There is no long tail. The buy-in costs for developing a new language in almost any speech or language technology (recognition, synthesis, translation) remain constant. This makes every newly developed language a strategic decision and translates into a two-tier localization effort: one developing basic technologies, one employing such technology in professional service projects.
As an example, the world’s most successful dictation software packages: Dragon Naturally Speaking ships in five flavors of English and six European languages. Philip’s Speech Magic ships in 23 dialects of 11 languages. Both a far cry from world-coverage.
The enormous cost of development has a decided effect on developing speech technology for lesser-spoken languages. And it has posed a significant hurdle as well for open-source initiatives of speech technologies to provide such resources for free.

The Times Reports & Is SciFi Really Wrong?

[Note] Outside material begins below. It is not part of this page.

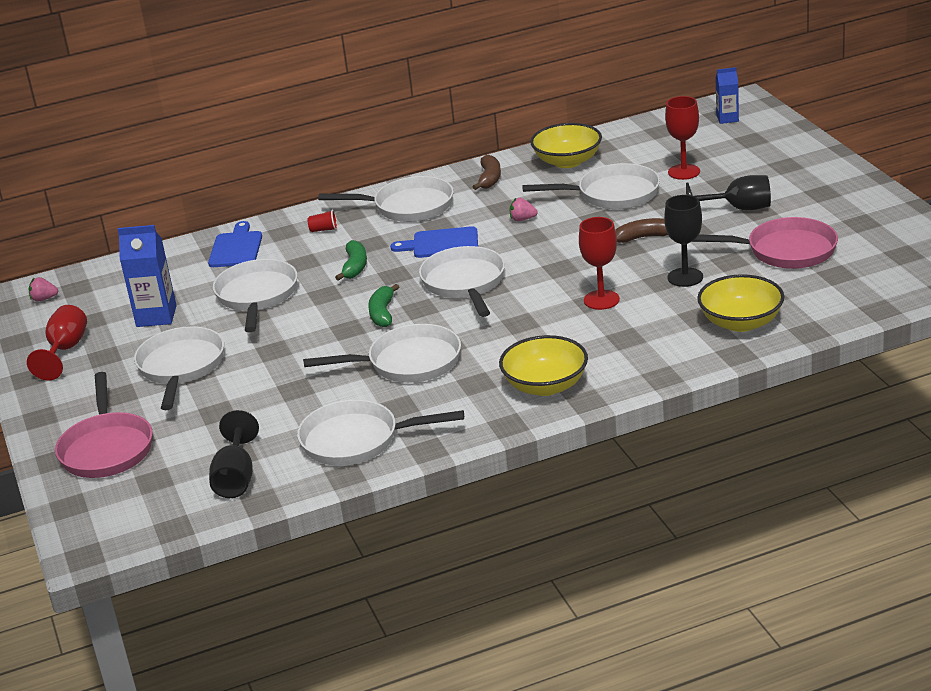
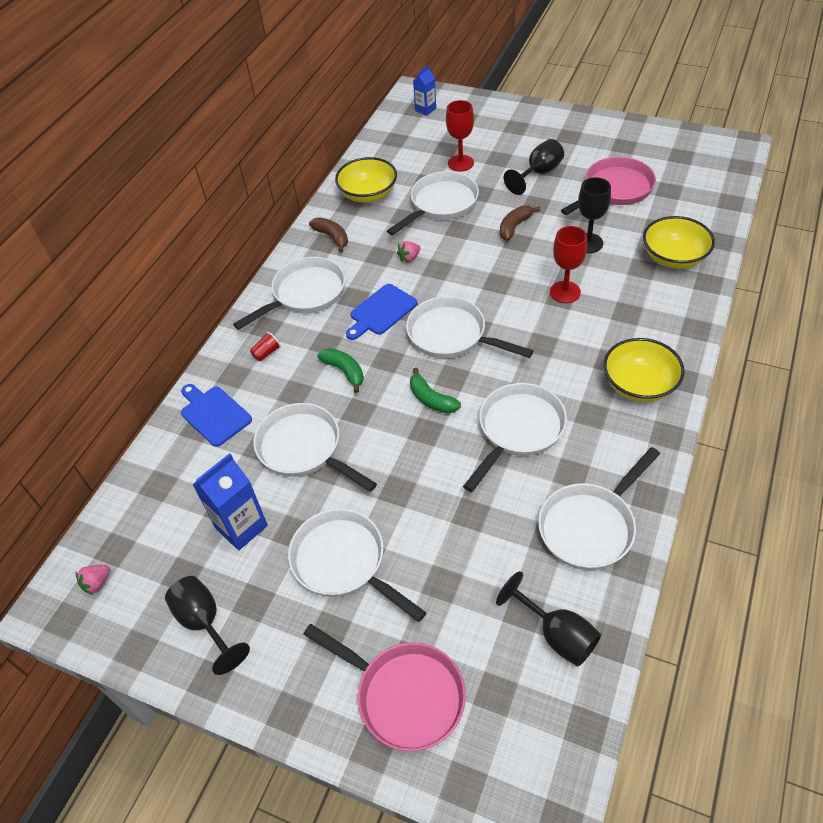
camera: 45 degrees left, 20 degrees up
red goblet [27,305,87,380] -> black goblet [165,576,250,675]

Sunday, January 27th, 2008

The New York Times today published an interesting, if brief, article about speech recognition in the mobile/telco space – cited as a “$1.6 billion market in 2007″. The article provides a brief overview of a range of applications and mashups, such as and SimulScribe as well as some directory assistance services (but omitting some others such as SpinVox, GOOG411), that use voice.
The article opens:

“Innovation usually needs time to steep. Time to turn the idea into something tangible, time to get it to market, time for people to decide they accept it. Speech recognition technology has steeped for a long time”

And concludes:

“Even a digital expert [...] cautions that some people may never be satisfied with the quality of speech recognition technology — thanks to a steady diet of fictional books, movies and television shows featuring machines that understand everything a person says, no matter how sharp the diction or how loud the ambient noise.”

But isn’t this a bit hackneyed? Perhaps by today’s standards a twenty-year steeping period seems long, but this is hardly the case anywhere else in history. And after re-watching 1982′s Blade Runner recently, I actually felt rather optimistic that we are today close to what the movie’s expectations for speech recognition and speaker verification were for 2019. Elsewhere , a similar picture emerges.
The Star Trek ship computer’s speech recognition engine (the year is 2151), while accurate, stills require the push of a button to kick in, rather than listening for the hot word “computer”, a capacity available , if not quite ripe for deployment, today.
Of course, there are the HALs (2001), Marvins (no date), C3P0s (Long long time ago…), whose capacities far exceed that, which we dare dream our mobile phones can one day understand. But here it seems the problem is less about the quality of speech technology – the quality of HAL’s speech synthesis is available today, and Marvin’s characteristic monotone baritone should be easy to do – rather than about the old hard-soft divide in Artificial Intelligence. As long as we use a hard-AI problem, which speech arguably is, to solve soft-AI problems (“find closest pizza service”) we cannot fail to be disappointed.